SEOUL (Reuters) - South Korean authorities were scrambling on Wednesday to rein in coronavirus outbreaks centred on Christian schools as the country reported a jump in infections, dampening hopes of a speedy exit from a third wave of the pandemic.
At least 323 COVID-19 cases had been traced to churches and mission schools run by a Christian organisation in two cities, according to the Korea Disease Control and Prevention Agency (KDCA) data.
More than 100 cases were confirmed overnight among people linked to churches and its mission schools in Gwangju, about 270 kms (168 miles) south of Seoul, officials said. Another 176 cases had been linked to an affiliated school in the city of Daejeon since Jan. 17.
The health authorities said the Daejeon mission school outbreak appeared to have been spreading for some time before it was detected.
The Christian organisation responsible for the facilities, International Mission, was ordered to test everyone linked to 32 of its 40 schools and churches around the country.

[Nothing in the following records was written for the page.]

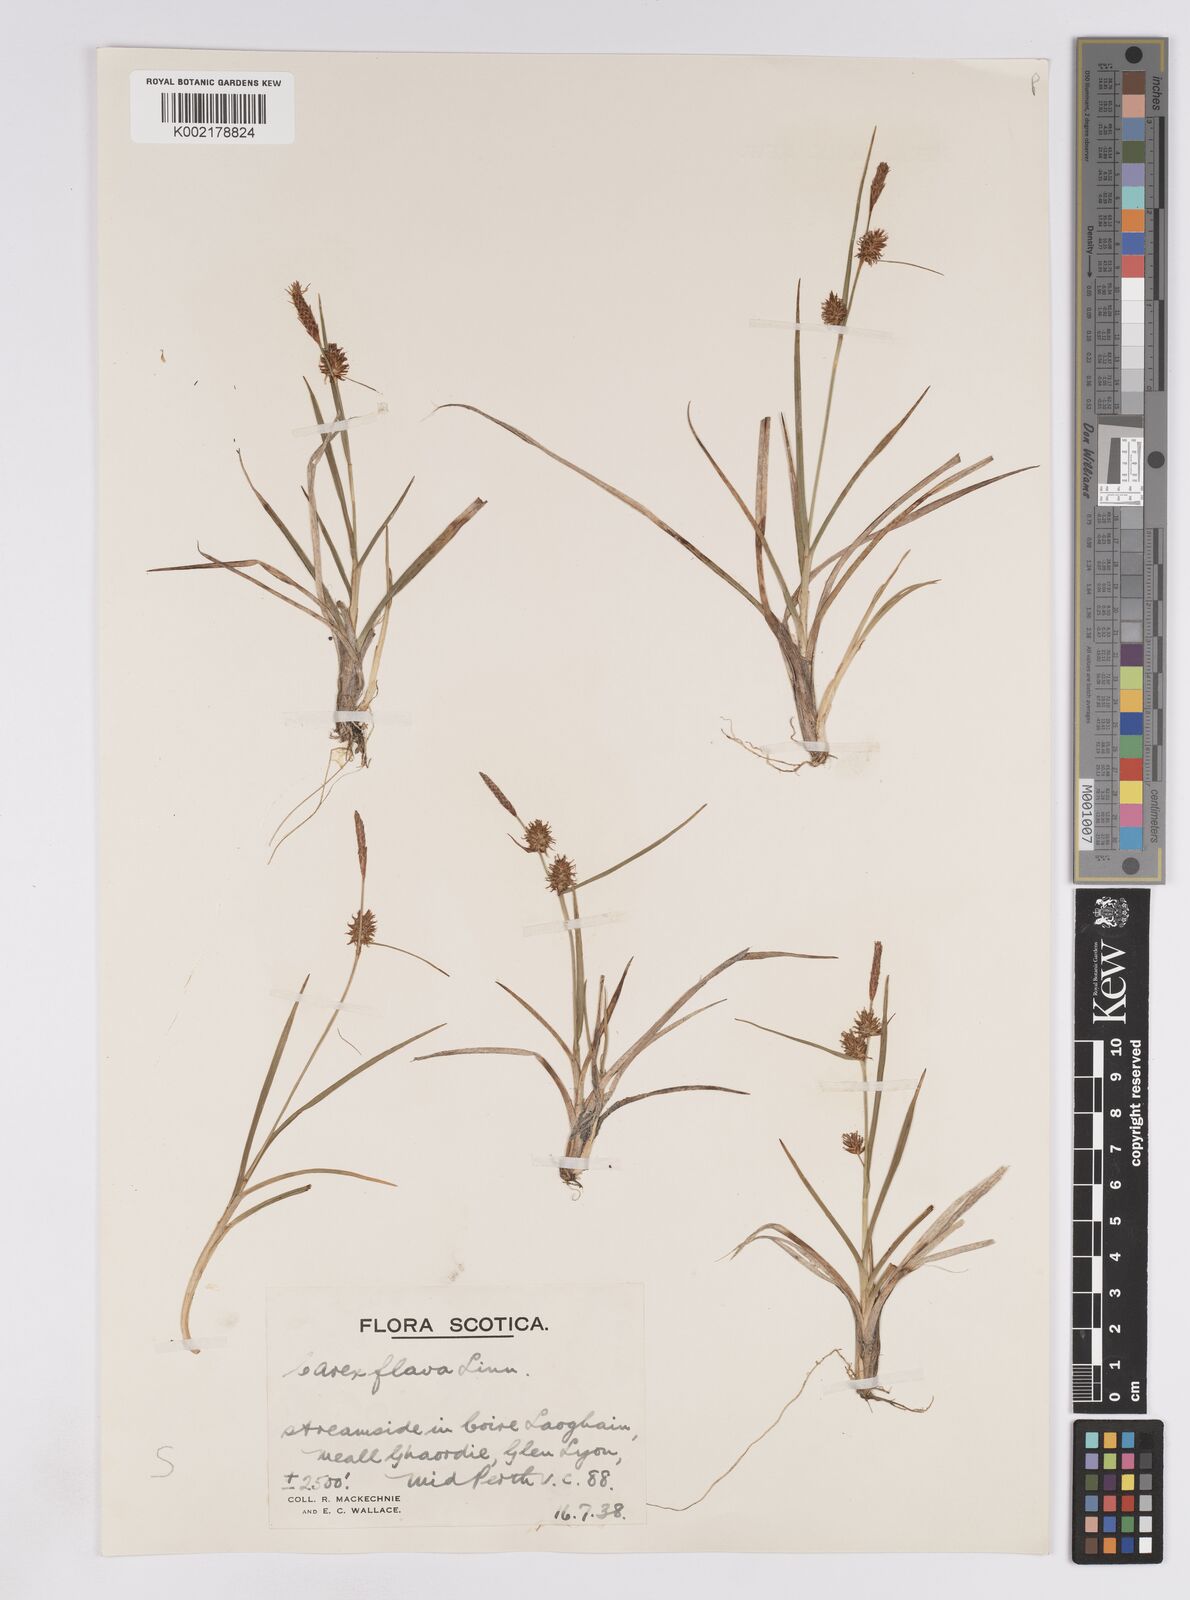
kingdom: Plantae
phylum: Tracheophyta
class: Liliopsida
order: Poales
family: Cyperaceae
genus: Carex
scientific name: Carex lepidocarpa
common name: Long-stalked yellow-sedge
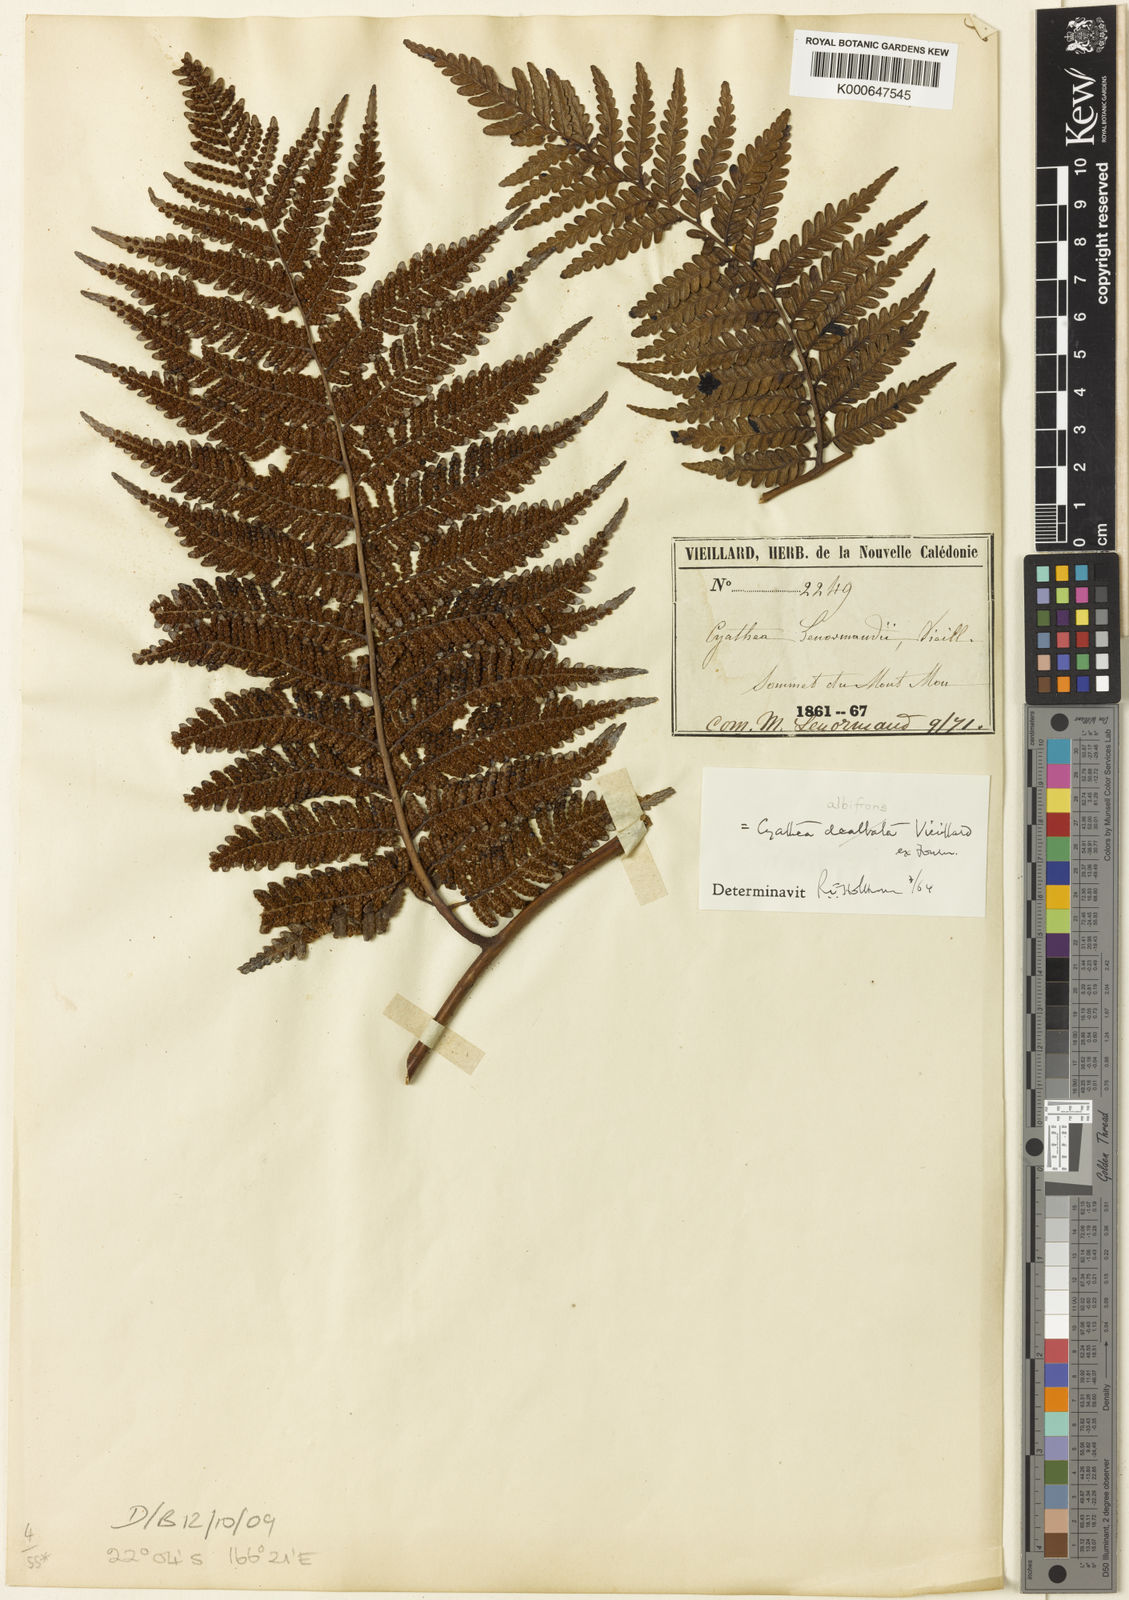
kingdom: Plantae
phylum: Tracheophyta
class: Polypodiopsida
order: Cyatheales
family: Cyatheaceae
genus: Cyathea
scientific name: Cyathea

The group apologised for not taking early measures to prevent the outbreak. It said that while some infected students may have been asymptomatic it had also failed to require students with cold-like symptoms to get tested.

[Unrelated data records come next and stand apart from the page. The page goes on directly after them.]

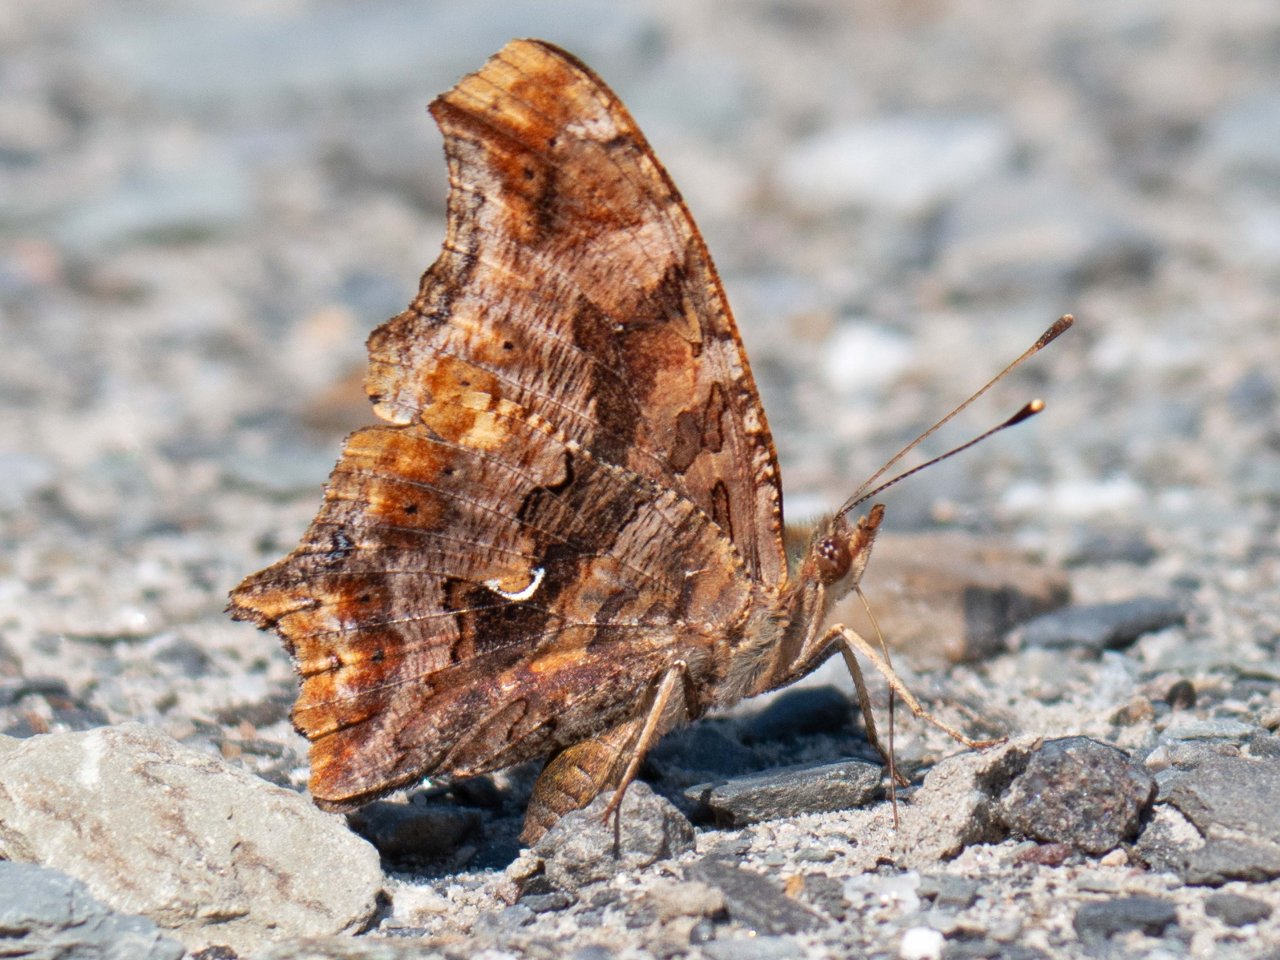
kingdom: Animalia
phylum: Arthropoda
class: Insecta
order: Lepidoptera
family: Nymphalidae
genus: Polygonia
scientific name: Polygonia comma
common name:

“We deeply apologise for not responding earlier and for thinking the students could have had a cold when a student first developed fever,” it said in a statement.

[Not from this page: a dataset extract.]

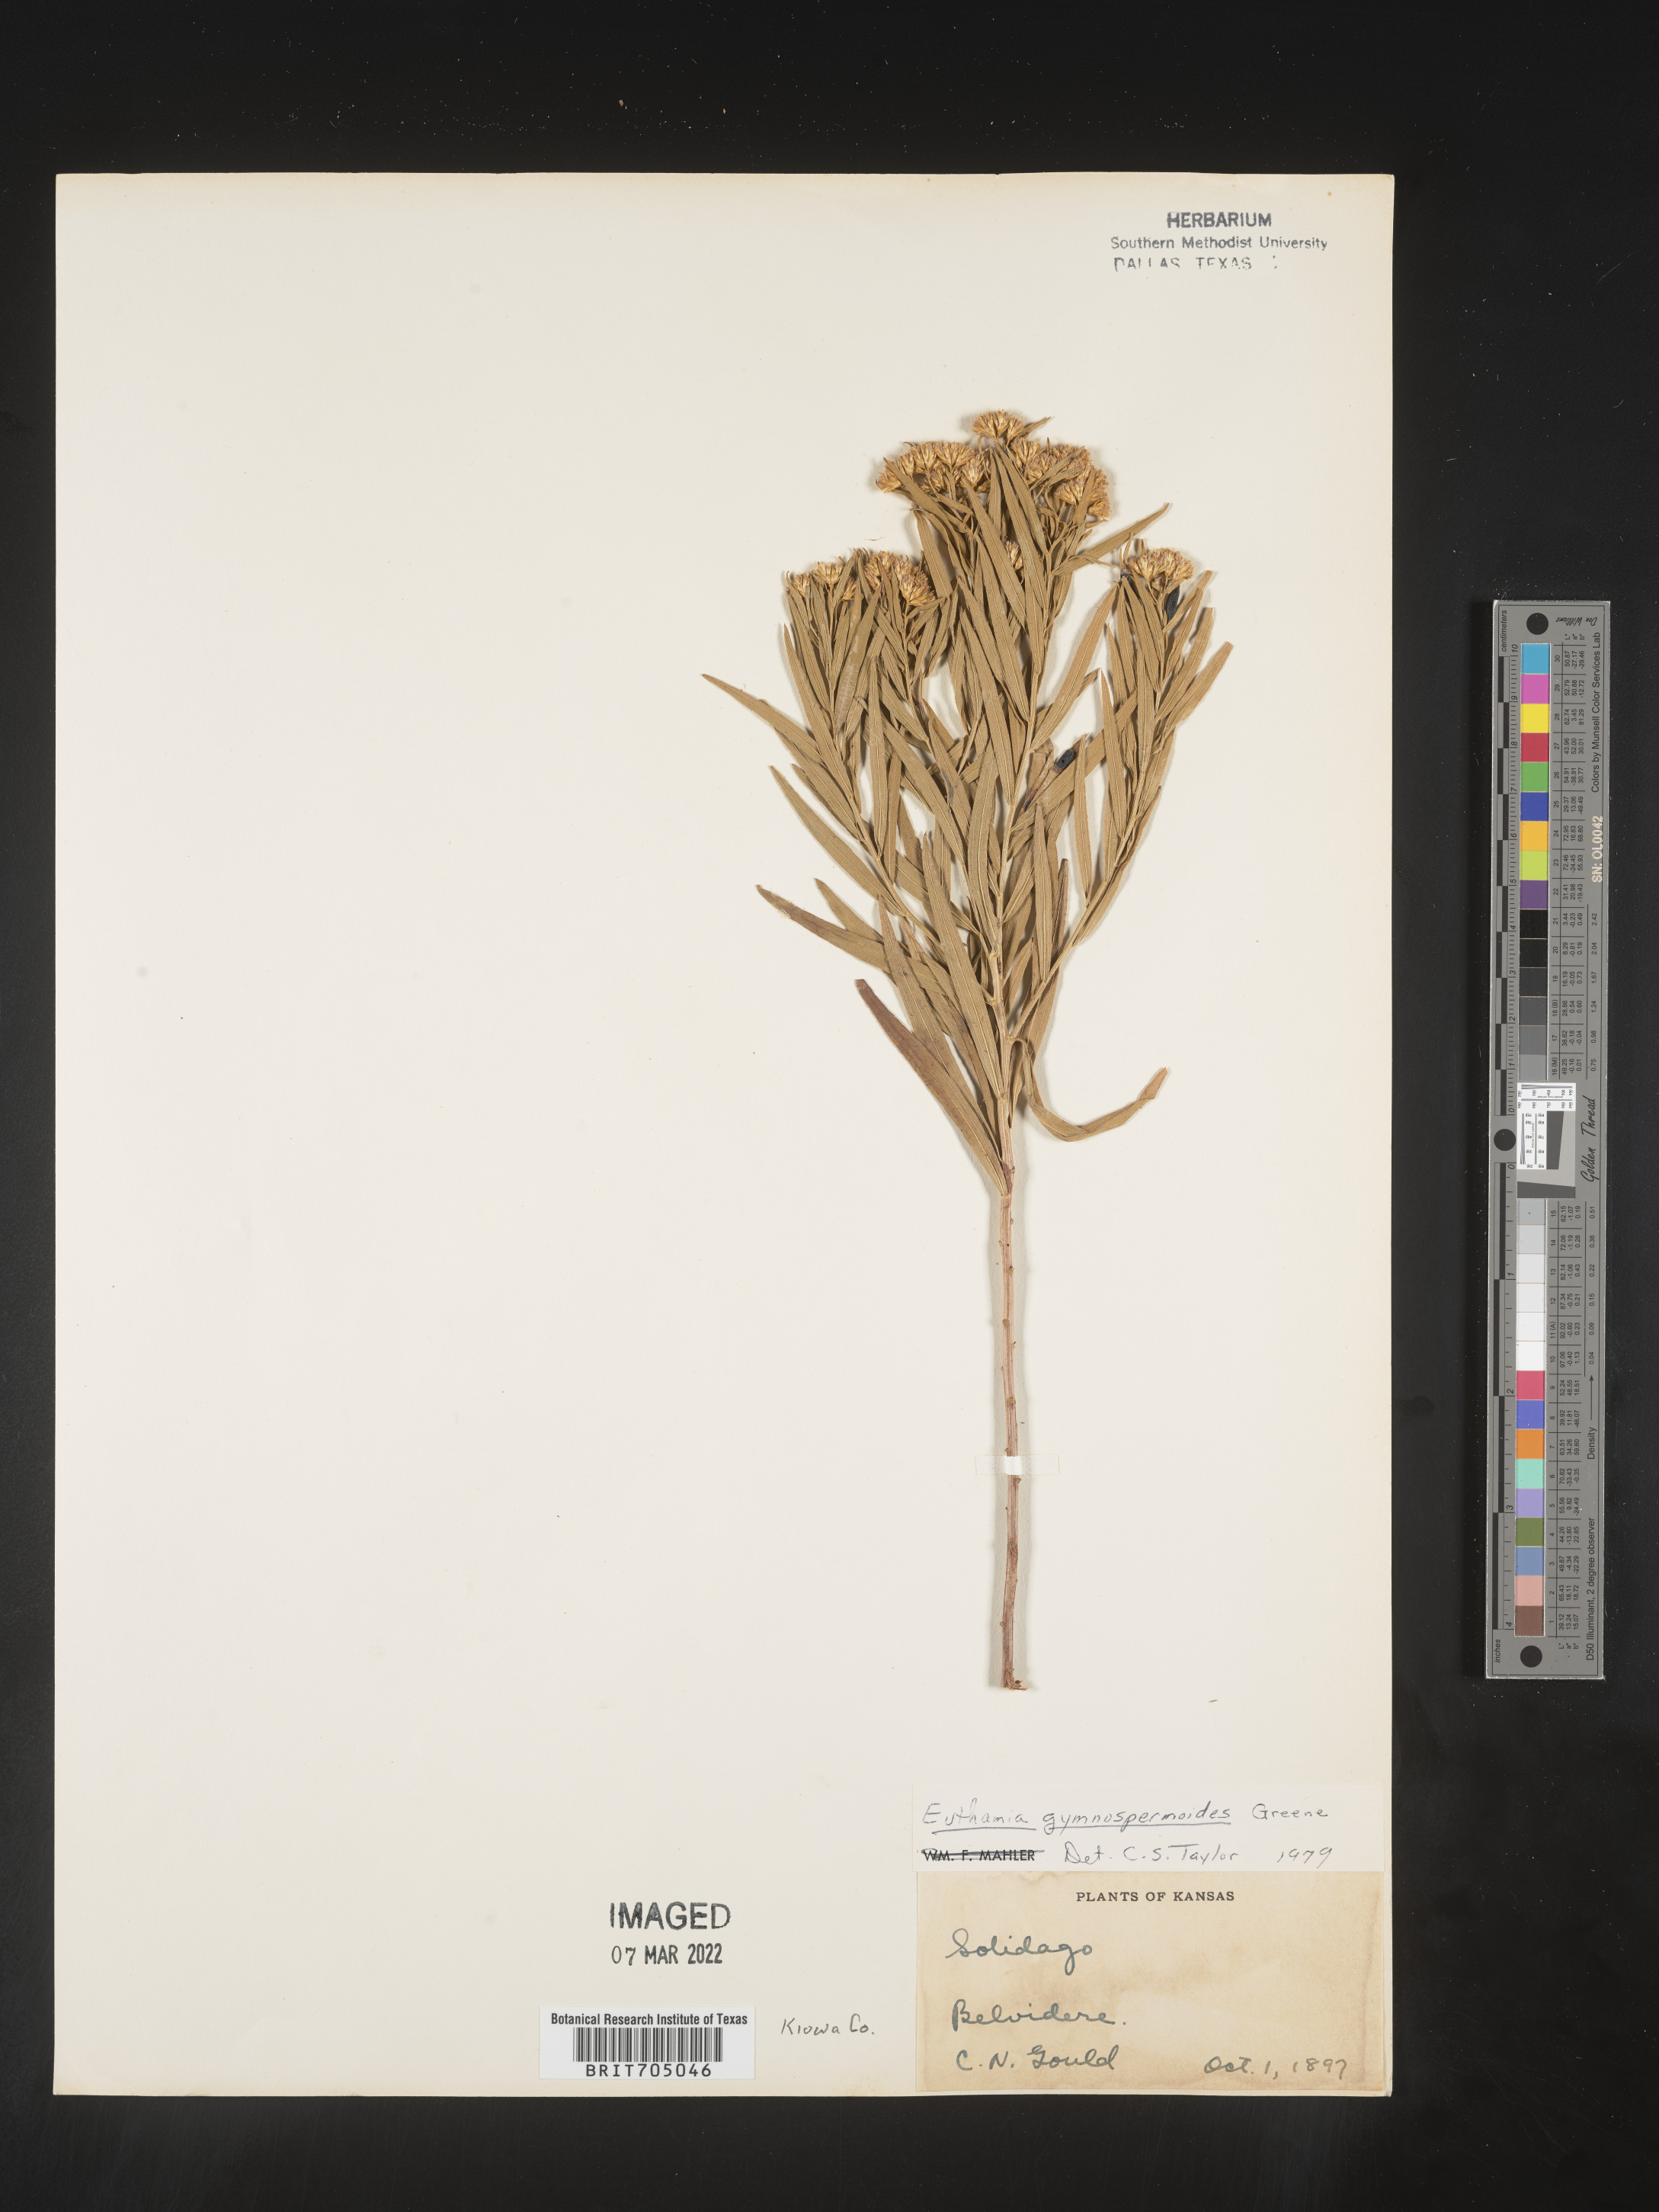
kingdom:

The organisation has submitted a list of 841 students and staff in 11 facilities, Yonhap news agency reported, citing the health authorities.
Prime Minister Chung Sye-kyun called on people affiliated with the affected facilities to get tested.
“The key is speed. I call on the authorities and local governments to make all-out efforts to identify related facilities and prevent further transmission,” Chung told a government briefing.
The KDCA reported 559 new cases as of midnight on Tuesday, up from 354 a day before, bringing the national tally to 76,429 infections with 1,378 deaths.
South Korea had managed to keep the virus under control thanks to aggressive testing and contact-tracing, but a third wave that broke out late last year has proven more difficult to contain.
The KDCA has said 45.4% of infections in the country over the past year were caused by cluster infections emerging from specific close-knit groups. Religious facilities were the main source of such clusters.